** Begin EXTRACTED TEXT **
Left some streaking, however, it was pretty cold, around 3/4 degrees - also add that my drying towel is probably on its last legs!

However, it left a slick, glossy shine which i was quite impressed with. Havent experienced any beading yet but will add my thoughts when we get a bit of rain.

One plus point is the spray head, sprays a really fine mist which although could get annoying in a breeze worked really well on a still day like today. Unlike Sonax BSD new spray head which is garbage!


----------



## RCCampus (Jun 24, 2016)

Decided to use Hybrid Sealant this week as I'm joining the "sealants for winter" train. 

It's probably as easy as you can get. Very nice trigger head although I'm going to parrot what others have said about it being a bit of a pain if there's a breeze. 

Car looks really glossy, although I'm never sure if it's just placebo. 

My main goal is to see how long this stuff lasts, unfortunately I can't wash the car very regularly. I imagine the winter roads are going to be quite the match for it, and this is different to the chemical resistance the YouTube channels all test. Previously Bilt Hamber was on which I applied in June and was on its last legs. Looking forward to seeing how Turtle Wax does!
** End EXTRACTED TEXT **
> [STATED PROBLEM] Resume the forum thread about the Turtle Wax hybrid sealant, starting right after its final sentence.
** Begin EXTRACTED MATERIAL **
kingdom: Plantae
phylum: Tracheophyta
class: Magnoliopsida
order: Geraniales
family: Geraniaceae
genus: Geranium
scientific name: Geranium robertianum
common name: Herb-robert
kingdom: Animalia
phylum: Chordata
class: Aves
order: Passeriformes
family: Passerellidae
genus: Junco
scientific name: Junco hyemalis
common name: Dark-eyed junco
** End EXTRACTED MATERIAL **
** Begin EXTRACTED MATERIAL **
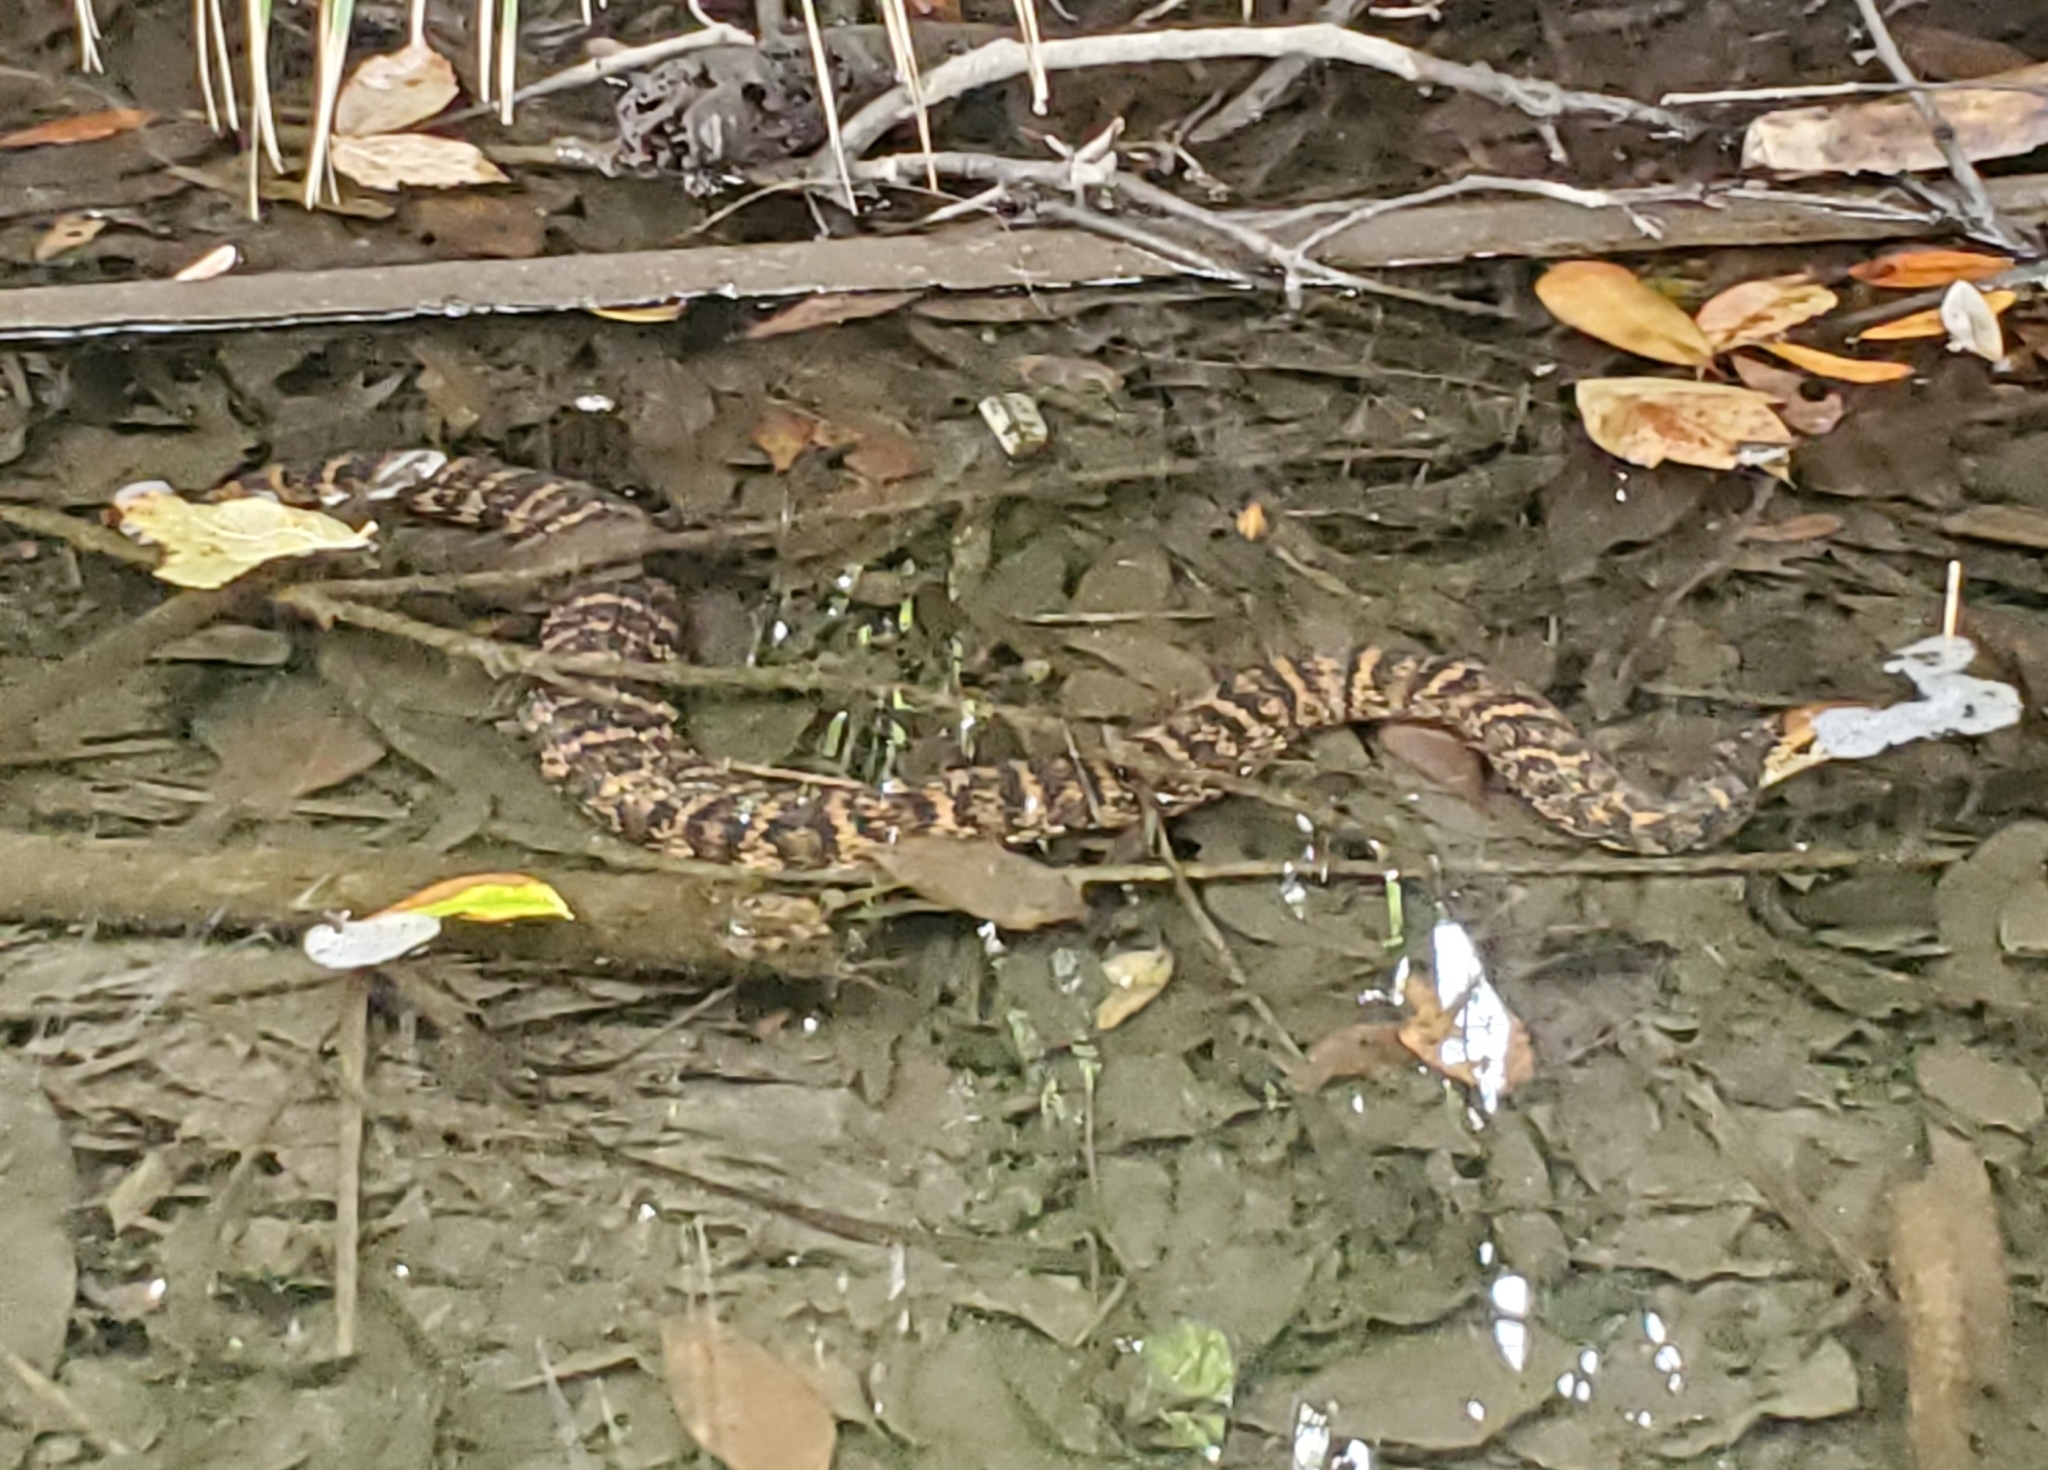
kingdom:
** End EXTRACTED MATERIAL **
> [TASK OUTPUT]
----------



## robinh112 (Sep 2, 2014)

Nice review, I recently tried the dry and shine by turtlewax and its pretty decent


----------



## steveo3002 (Jan 30, 2006)

these sort of products are something id have dreamed of years ago , cheap as chips , few minutes to use and in my mind looks and protects better than alot of expensive stuff that i would have spent hours on back in the day , plus i can top up throughout the winter


----------



## chriss5471 (May 31, 2015)

I see a lot of people jumped on this when it was quite a low price at CP4L or ECP, I think the cheapest is a few pence off the £8 mark is it worth still going for this at that price or should I now be looking at alternatives like Sonax products which I can get for the same price?


----------



## RS3 (Mar 5, 2018)

chriss5471 said:


> I see a lot of people jumped on this when it was quite a low price at CP4L or ECP, I think the cheapest is a few pence off the £8 mark is it worth still going for this at that price or should I now be looking at alternatives like Sonax products which I can get for the same price?


Dry and Shine is £4.82 with code MID20 on CP4L now and its larger than the Hydrophobic wax. Better value IMO for a very similar outcome.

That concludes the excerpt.